The European Commission proposed Wednesday to grant citizens of Kosovo visa-free access to the European Union, even though five of the bloc's member states have yet to recognize the independence of the former Serbian breakaway province.
The EU should nevertheless be able to lift visa requirements for Kosovo nationals within "two or two-and-a-half months," EU Home Affairs Commissioner Dimitris Avramopoulos predicted, saying that Kosovo authorities had achieved "far-reaching and difficult reforms."
Only a majority of EU member states is needed to lift visa requirements.
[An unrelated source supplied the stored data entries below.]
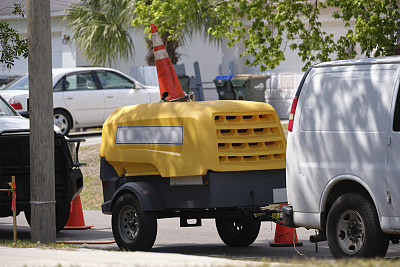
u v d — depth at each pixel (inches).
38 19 948.0
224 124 859.4
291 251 921.5
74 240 1048.8
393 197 703.7
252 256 880.3
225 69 2484.0
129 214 906.1
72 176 1056.2
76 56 2561.5
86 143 1935.3
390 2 1267.2
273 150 880.9
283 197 885.2
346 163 745.6
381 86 731.4
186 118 862.5
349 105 752.3
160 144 881.5
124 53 2472.9
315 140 775.1
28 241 977.5
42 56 950.4
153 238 885.8
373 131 727.1
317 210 772.6
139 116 908.6
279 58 1349.7
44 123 954.1
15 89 1930.4
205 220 1253.7
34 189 954.7
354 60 764.6
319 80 783.1
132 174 919.7
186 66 2790.4
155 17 1363.2
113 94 1985.7
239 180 860.6
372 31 1229.1
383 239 717.9
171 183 874.8
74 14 2472.9
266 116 890.1
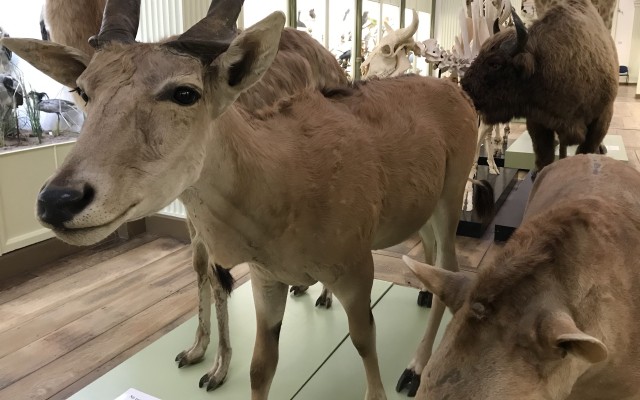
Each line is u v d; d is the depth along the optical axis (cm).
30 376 273
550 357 122
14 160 370
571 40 336
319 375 260
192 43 139
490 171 529
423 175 220
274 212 173
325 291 316
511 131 750
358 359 272
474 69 360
It was not immediately clear how the refusal of Cyprus, Greece, Romania, Slovakia and Spain to recognize Kosovo may affect the implementation of its visa-free regime.
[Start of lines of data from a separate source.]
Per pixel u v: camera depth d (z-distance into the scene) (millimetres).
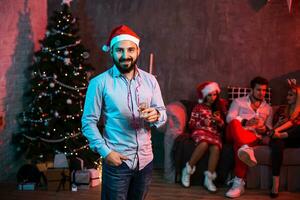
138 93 2168
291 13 4531
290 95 3979
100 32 4973
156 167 4711
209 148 3902
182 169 4035
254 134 3924
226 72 4730
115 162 2070
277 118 4125
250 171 3859
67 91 4121
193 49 4770
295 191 3830
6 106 4090
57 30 4133
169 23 4785
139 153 2176
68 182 3807
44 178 3910
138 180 2240
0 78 3967
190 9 4719
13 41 4133
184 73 4820
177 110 4172
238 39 4668
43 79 4117
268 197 3682
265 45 4621
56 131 4070
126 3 4863
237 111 4117
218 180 3977
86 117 2166
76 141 4117
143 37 4867
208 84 4109
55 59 4109
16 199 3572
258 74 4672
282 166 3803
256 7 4594
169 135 4070
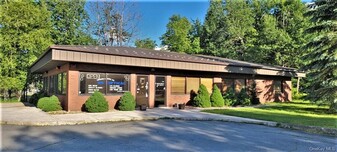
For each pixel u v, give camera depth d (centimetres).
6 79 2306
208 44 4097
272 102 2339
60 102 1474
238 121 1119
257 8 3912
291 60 2803
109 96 1455
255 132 891
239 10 3825
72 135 777
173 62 1552
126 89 1523
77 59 1206
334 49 1405
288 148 673
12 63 2348
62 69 1464
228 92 1928
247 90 2164
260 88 2278
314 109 1722
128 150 617
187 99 1816
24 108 1541
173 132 852
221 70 1797
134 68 1557
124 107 1409
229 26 3797
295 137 824
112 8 3709
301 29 2670
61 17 3209
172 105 1731
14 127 904
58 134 789
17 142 681
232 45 3825
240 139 767
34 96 1978
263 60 3073
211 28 4091
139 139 737
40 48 2508
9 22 2319
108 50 1402
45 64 1432
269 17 3238
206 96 1741
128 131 855
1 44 2316
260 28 3600
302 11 3127
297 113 1488
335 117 1298
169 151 614
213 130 906
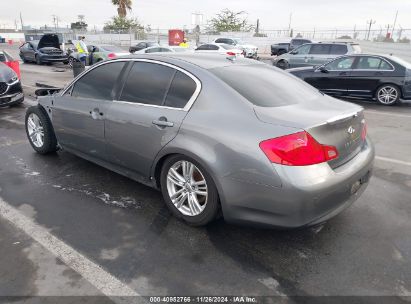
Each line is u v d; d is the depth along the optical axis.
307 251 2.98
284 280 2.63
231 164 2.78
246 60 3.95
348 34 33.88
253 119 2.80
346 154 2.99
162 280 2.61
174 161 3.27
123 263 2.79
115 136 3.76
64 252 2.92
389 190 4.20
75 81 4.38
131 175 3.86
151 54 3.76
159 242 3.08
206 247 3.01
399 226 3.40
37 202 3.77
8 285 2.53
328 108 3.15
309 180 2.58
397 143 6.14
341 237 3.20
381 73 9.83
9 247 2.98
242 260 2.85
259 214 2.77
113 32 45.03
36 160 4.97
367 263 2.84
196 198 3.22
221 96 3.04
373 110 9.22
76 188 4.11
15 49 36.41
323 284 2.59
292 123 2.68
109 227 3.31
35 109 4.98
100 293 2.47
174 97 3.31
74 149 4.55
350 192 2.96
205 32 43.62
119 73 3.85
But Interior Minister Skender Hyseni spoke of a "great day" for Kosovo and its people.
"It is a day of joy and pleasure and happiness for all of them, because finally, apart from feeling European, they are also in technical terms European," he said during a visit to Brussels.
Hyseni argued that there is a "very basic human right of Kosovars to move freely throughout Europe."
The EU has pursued closer ties with Kosovo partially as a reward for its progress in normalizing relations with Serbia. The two sides had fought a brief war in 1999.
Visa-free travel will help in "facilitating people-to-people contacts and strengthening business, social and cultural ties between the EU and Kosovo," Avramopoulos said.
But before it can take effect, Kosovo has been asked to ratify a border agreement with Montenegro and strengthen its track record in fighting organized crime and corruption.
"You may rest assured that we will continue along the same path of meeting other [EU] expectations," Hyseni said, adding that his country aspires to ultimately join the bloc.
A majority of EU governments and the European Parliament will have to approve the visa liberalization proposal before it comes into effect.
The move could face resistance also because Europe's surge in migration may make some EU capitals wary of granting more people unfettered access to their bloc.
Almost 67,000 people from Kosovo came to the EU last year to apply for asylum, according to the statistics agency Eurostat - even though they are usually considered to be economic migrants and are unlikely to be granted asylum.
"Let me be clear - visa liberalization does not mean uncontrolled entry into the EU," Avramopoulos said.
Only Kosovo nationals with biometric passports would have the right to travel without a visa to EU countries - except Britain and Ireland - and the Schengen countries of Iceland, Liechtenstein, Norway and Switzerland for up to 90 days.
Hyseni said there are only 4,000 to 6,000 people in Kosovo who have biometric passports.
The visa-free right would cover visits for business, tourist and family purposes, but would not grant the right to work.
Kosovo and the EU first launched a visa liberalization dialogue in 2012. The EU has used the removal of visa requirements as an incentive to encourage reforms in several of its eastern neighbours.